A semana transcorreu normalmente. Contei a Sebastian sobre o motivo que Heitor alegou ter feito o que fez e claro que ele ficou furioso. Mas também não me deixou exigir que meu nome fosse retirado do projeto da North B. Disse que era justo eu receber pela minha ideia, que foi roubada.
Mesmo o produto tendo sido lançado primeiramente pela North B., tendo uma propaganda e divulgação bem menor do que eu esperava, eu e Sebastian decidimos não desistir do que já havíamos feito e tudo que já tinha sido investido. Seria como copiarmos a North B. Mas não tinha o que fazer. Desistir seria como jogar dinheiro pela janela.

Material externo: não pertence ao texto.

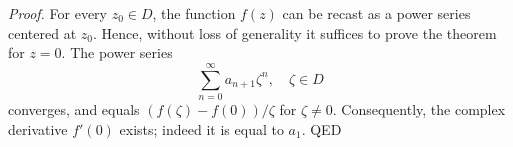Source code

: \documentclass[12pt]{article}
\begin{document}
\emph{Proof.} For every $z_0\in D$, the function $f(z)$ can be recast
as a power series centered at $z_0$.  Hence, without loss of
generality it suffices to prove the theorem for $z=0$.  The power
series
$$\sum_{n=0}^\infty a_{n+1} \zeta^n,\quad \zeta\in D$$
converges, and equals
$(f(\zeta)-f(0))/\zeta$ for $\zeta\neq 0$. Consequently, the complex
derivative $f'(0)$ exists; indeed it is equal to $a_1$.  QED
\end{document}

Não vi mais Heitor. Ele não me ligou e não me procurou mais. E o afastamento definitivo dele da minha vida não me fez bem. Era como se faltasse um pedaço de mim. E nada mais tivesse a mesma alegria de antes. Não houveram mais frios na barriga... Nem fortes emoções. E como se a possibilidade de sentir orgasmos novamente fosse algo impossível... Assim como meu coração voltar a bater forte... Por amor.
Sebastian abriu minha porta no final do dia. Mostrou o envelope:
- Saiu quase uma semana antes do previsto o resultado.
Senti meu coração bater mais forte:
- Você já abriu?
- Não... Nós vamos fazer isso juntos.